The number of UK employees to whom options were granted under the save as you earn (SAYE) share option scheme was 520,000 in 2007-08, the lowest figure since 1993-94. It is now 60 per cent lower than the 2001-02 peak when SAYE option shares were granted to 1.3 million employees.
UHY Hacker Young said that this dramatic decline was of great concern, as broader employee share ownership is generally recognised as positive for the UK economy.
Partner Malcolm Winston said: “If the Government really wants to follow through on its professed commitment to employee ownership share schemes, then it needs to stop HMRC reducing their attractiveness.”
“Over the last 12 months, HMRC has consistently cut the interest rate (bonus rate) on the accounts employees pay their savings into.”
Save as you earn (SAYE) share option schemes enable businesses to offer employees an option to buy shares in the company without having to pay income tax or National Insurance on their option gains.
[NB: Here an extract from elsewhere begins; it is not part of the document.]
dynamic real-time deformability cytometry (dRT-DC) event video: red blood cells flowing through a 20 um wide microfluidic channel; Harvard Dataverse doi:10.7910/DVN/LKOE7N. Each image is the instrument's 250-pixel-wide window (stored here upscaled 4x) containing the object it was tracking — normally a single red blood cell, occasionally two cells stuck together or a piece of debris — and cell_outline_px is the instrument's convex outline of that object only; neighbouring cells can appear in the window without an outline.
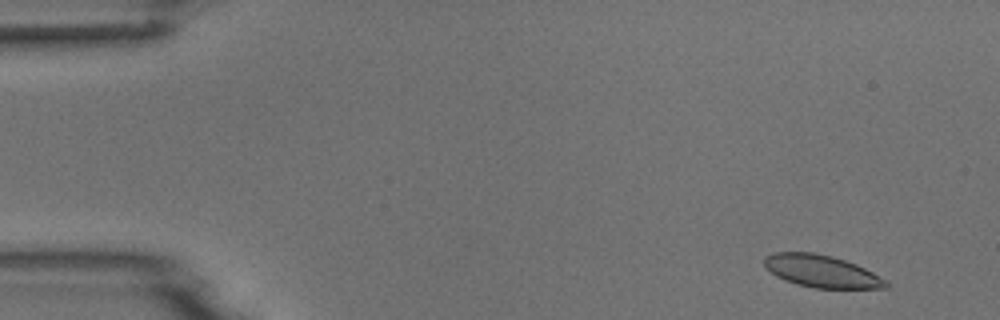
{"species": "common noctule bat (a hibernating species)", "species_latin": "Nyctalus noctula", "temperature_condition": "room temperature", "stored_images_in_passage": 7, "camera_frame_rate_fps": 3000, "um_per_image_px": 0.085, "animal": {"sex": "male", "body_mass_g": 18.8}, "frame": {"image": 1, "passage_image": 1, "time_ms": 0.0, "image_size_px": [1000, 320], "cell_outline_px": [[888, 288], [812, 288], [796, 284], [784, 280], [776, 276], [764, 264], [764, 256], [772, 252], [812, 252], [832, 256], [856, 264], [872, 272], [884, 280], [888, 284]], "centroid_in_image_um": [69.79, 23.05], "position_along_channel_um": 15.2, "area_um2": 22.77}}
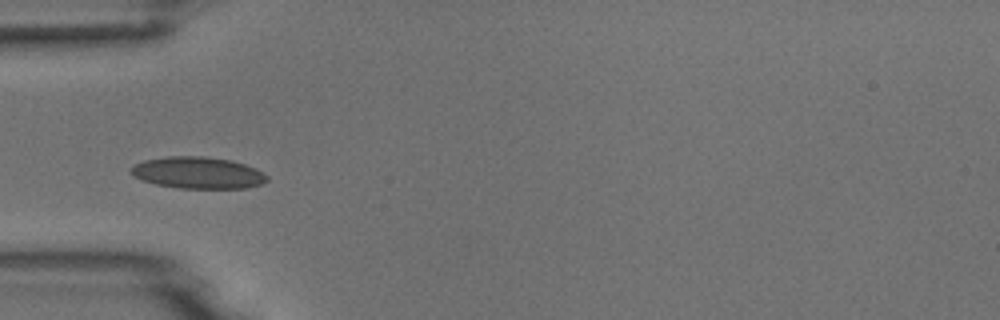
{"frame": {"image": 2, "passage_image": 4, "time_ms": 4.333, "image_size_px": [1000, 320], "cell_outline_px": [[268, 180], [264, 184], [244, 188], [180, 188], [156, 184], [132, 176], [128, 172], [136, 164], [144, 160], [168, 156], [204, 156], [232, 160], [256, 168], [264, 172], [268, 176]], "centroid_in_image_um": [16.86, 14.68], "position_along_channel_um": 68.1, "area_um2": 25.26}}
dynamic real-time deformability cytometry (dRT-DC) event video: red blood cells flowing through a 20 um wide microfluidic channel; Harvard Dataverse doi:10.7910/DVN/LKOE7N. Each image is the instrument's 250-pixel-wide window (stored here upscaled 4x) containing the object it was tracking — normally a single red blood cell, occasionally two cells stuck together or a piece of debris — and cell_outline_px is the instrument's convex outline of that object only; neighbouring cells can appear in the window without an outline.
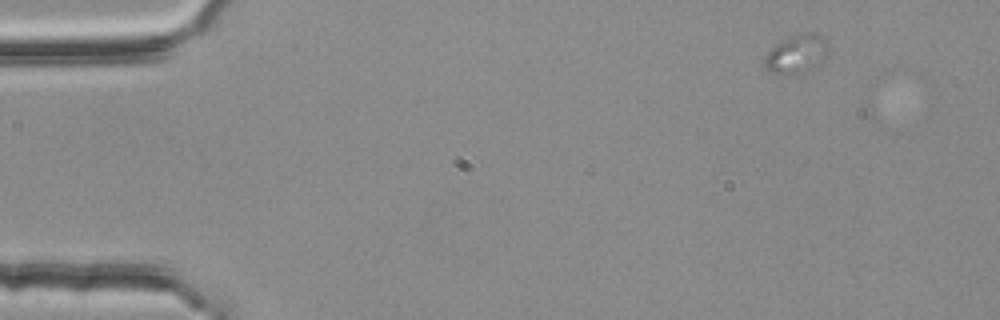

The price of the shares is fixed at the outset and a discount of up to 20 per cent off the market price of the share may be applied.
The employee pays a fixed amount of money into a special account every month for three or five years which is then used to pay for the shares.
If, at the end of the scheme, the employee decides not to exercise their option to buy the shares they get their money back, with tax-free interest if they have saved for at least a year. Benefits of SAYE option schemes include employee motivation, aligning employees’ interests with those of shareholders, recruiting and retain key employees, and reducing staff turnover
Mr Winston added: “The stock market crash caused by the dot-com bubble burst in 2001 was a serious set back for the SAYE campaign. Perversely, it is precisely when the market is doing badly that employees should take advantage of low share prices, but having SAYE share option accounts with such low interest rates hardly helps to sell the concept to employees.”